South Sudan rebels opened fire on a UN peacekeeping base sheltering 30,000 civilians, killing one and wounding six in a possible war crime, the UN said late Wednesday.
Fighters in the rebel-held northeastern town of Malakal, capital of the key oil-producing Upper Nile state, opened fire on the UN base, with peacekeepers returning fire.
"Any attack on a protection-of-civilians site constitutes a direct assault against the United Nations and may constitute a war crime," the UN Mission in South Sudan (UNMISS) said in a statement, condemning the attack "in the strongest possible terms."
"The wounded are currently receiving treatment at the hospital inside the UNMISS compound, and one is said to be in a critical condition," it added.
Over 142,000 civilians are sheltering in UN bases across the country, and have been attacked previously by warring forces.
Malakal was attacked and captured on Saturday by rebels led by ex-government general Johnson Olony, accused by aid agencies of forcibly recruiting hundreds of child soldiers.
Civil war began in December 2013 when President Salva Kiir accused his former deputy Riek Machar of planning a coup, setting off a cycle of retaliatory killings that have split the poverty-stricken, landlocked country along ethnic lines.

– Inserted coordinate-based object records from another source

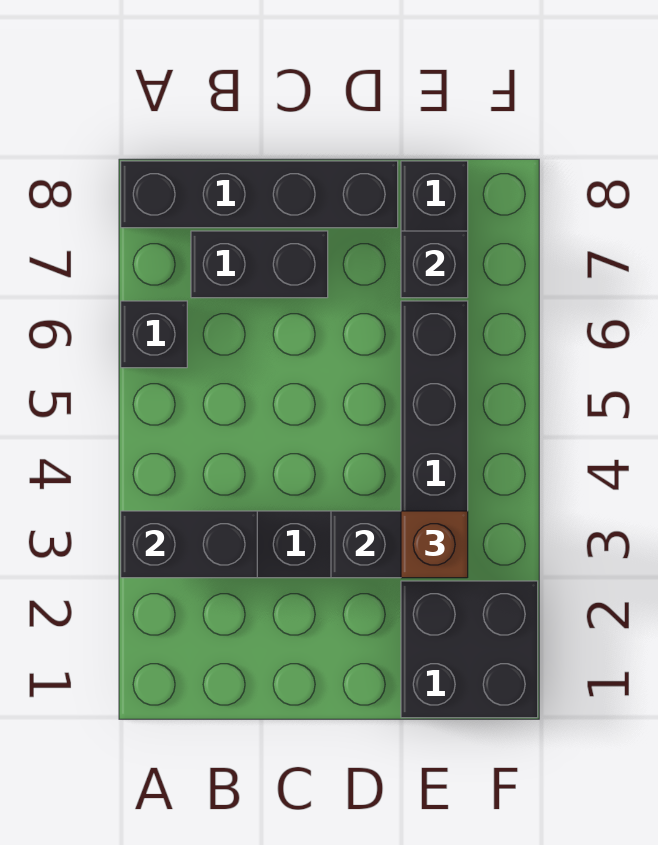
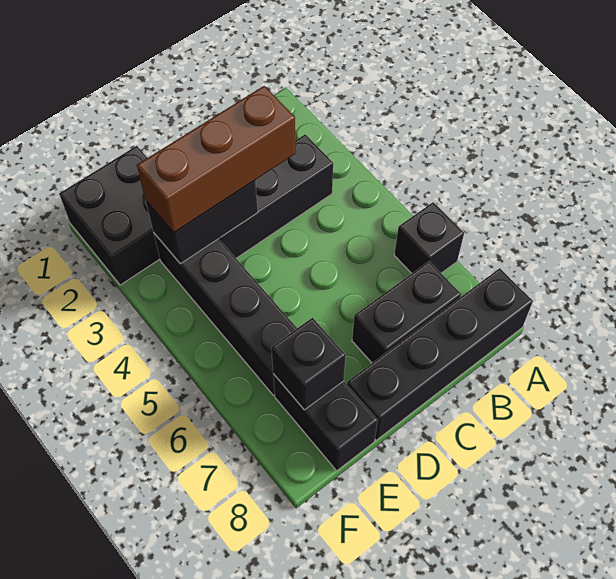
black 1x2 brick [121,511,257,578] -> none
brown 1x1 brick [401,511,468,578] -> brown 1x3 brick [137,86,296,233]

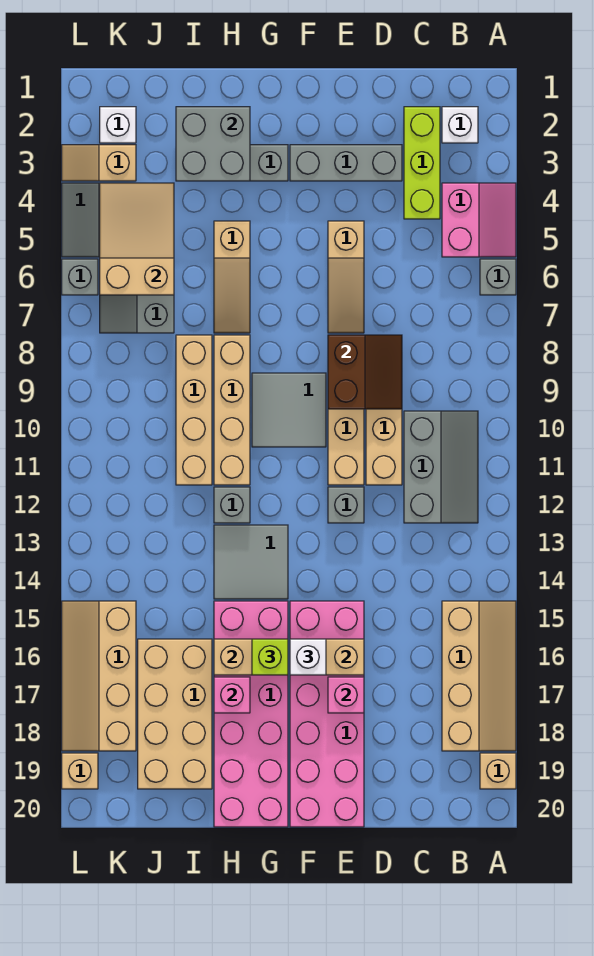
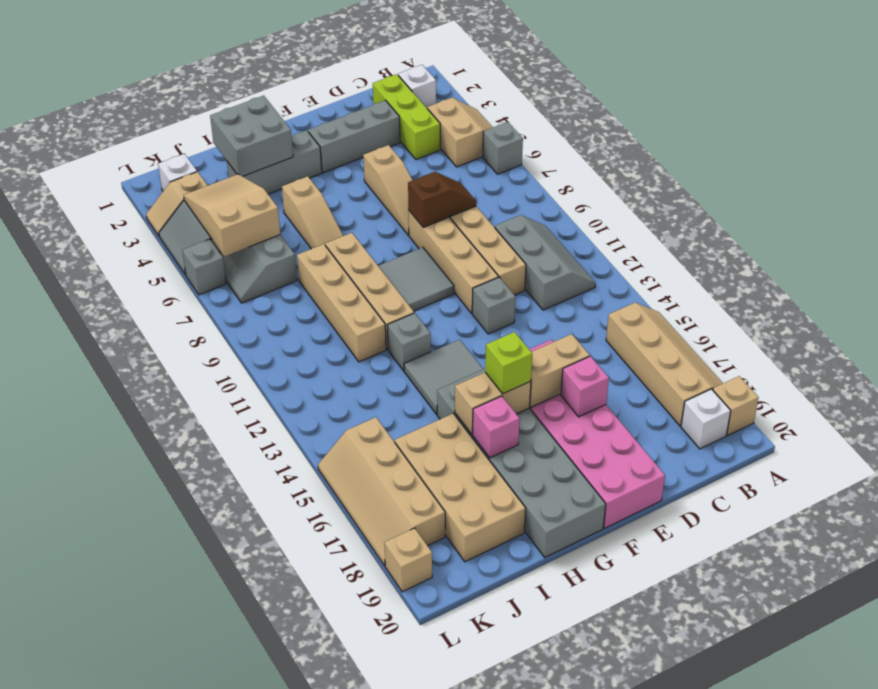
pink 2x2 slope [442,183,516,257] -> tan 2x2 slope [427,98,493,167]
brown 2x2 slope [328,335,402,409] -> brown 1x2 slope [408,172,476,227]
white 1x1 brick [290,639,326,675] -> white 1x1 brick moved to [681,389,731,449]
pink 2x6 brick [214,601,288,827] -> grey 2x6 brick [437,369,606,557]

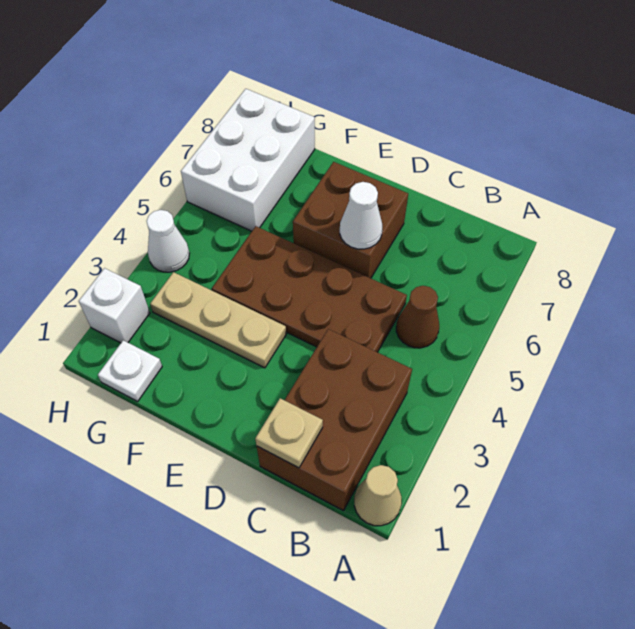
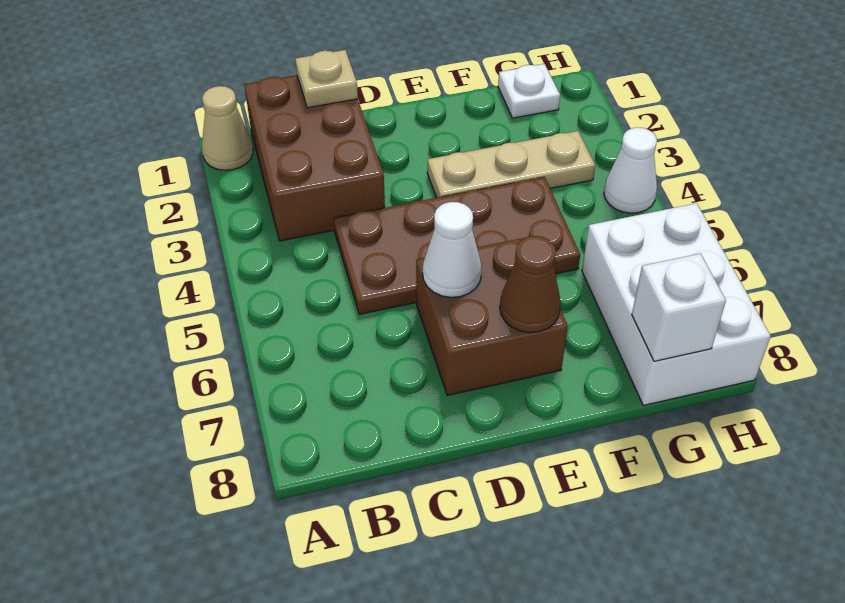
brown 1x1 cone [396,286,439,348] -> brown 1x1 cone moved to [500,236,561,333]
white 1x1 brick [79,268,150,343] -> white 1x1 brick moved to [632,254,726,361]

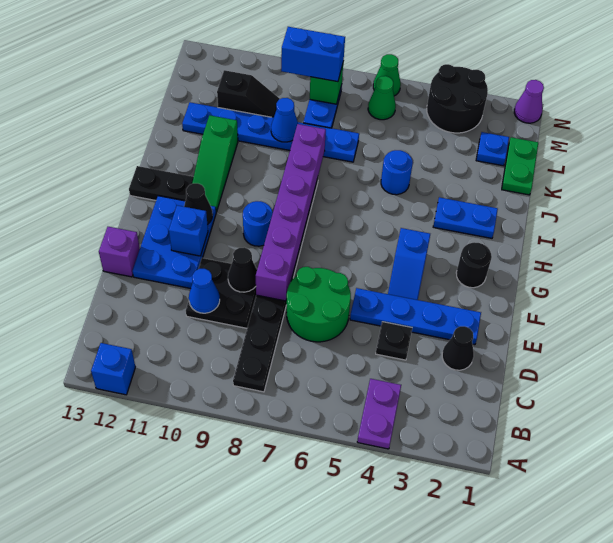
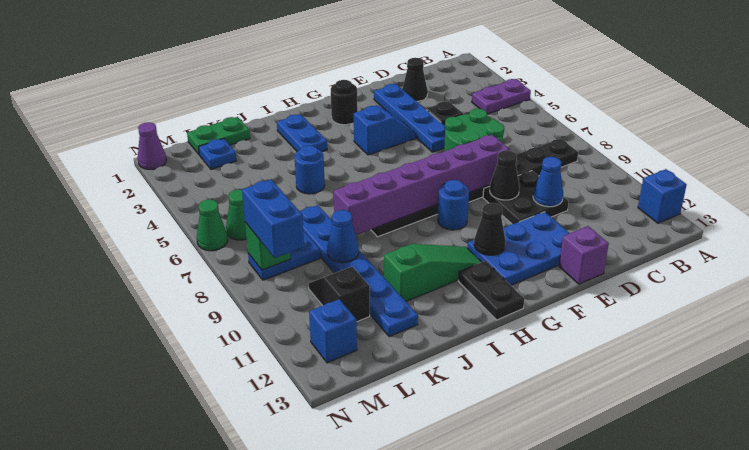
blue 1x1 brick [169,205,208,256] -> blue 1x1 brick moved to [309,299,357,363]
black 2x2 round brick [427,64,488,133] -> none

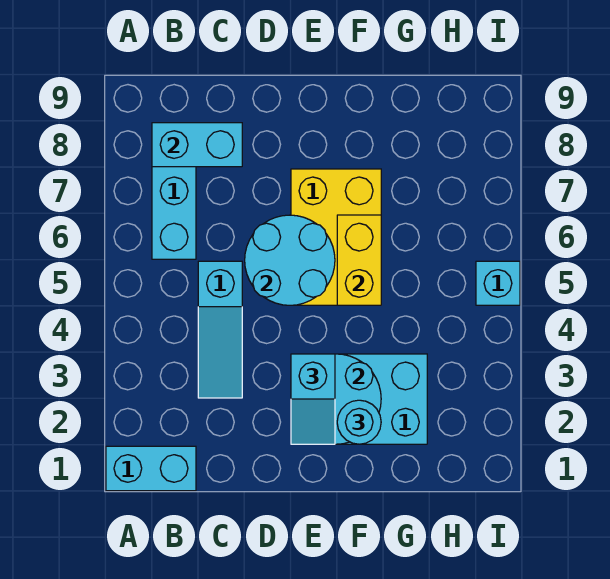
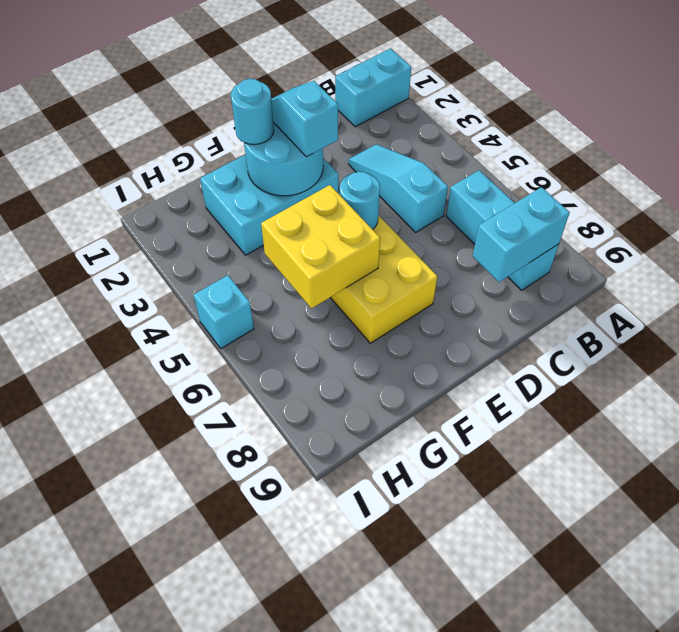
cyan 2x2 round brick [245,215,335,305] -> cyan 1x1 round brick [340,172,380,229]
yellow 1x2 brick [337,215,381,305] -> yellow 2x2 brick [261,185,380,308]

A UN report this week described horrific violence in the latest fighting in the 18-month long war, where witnesses said the army gang-raped girls and torched them alive in huts.
On Wednesday, UN Security Council imposed sanctions on six commanders. The six generals -- three from the government forces and three from the rebels -- were punished with a global travel ban and an assets freeze for their role in the worsening conflict.
The European Union and United States last year had already slapped sanctions on three of those listed by the UN, apparently doing nothing to stem the violence.
Four years since South Sudan won its independence, two-thirds of the country's 12 million people need aid, according to the UN, and one-sixth have fled their homes.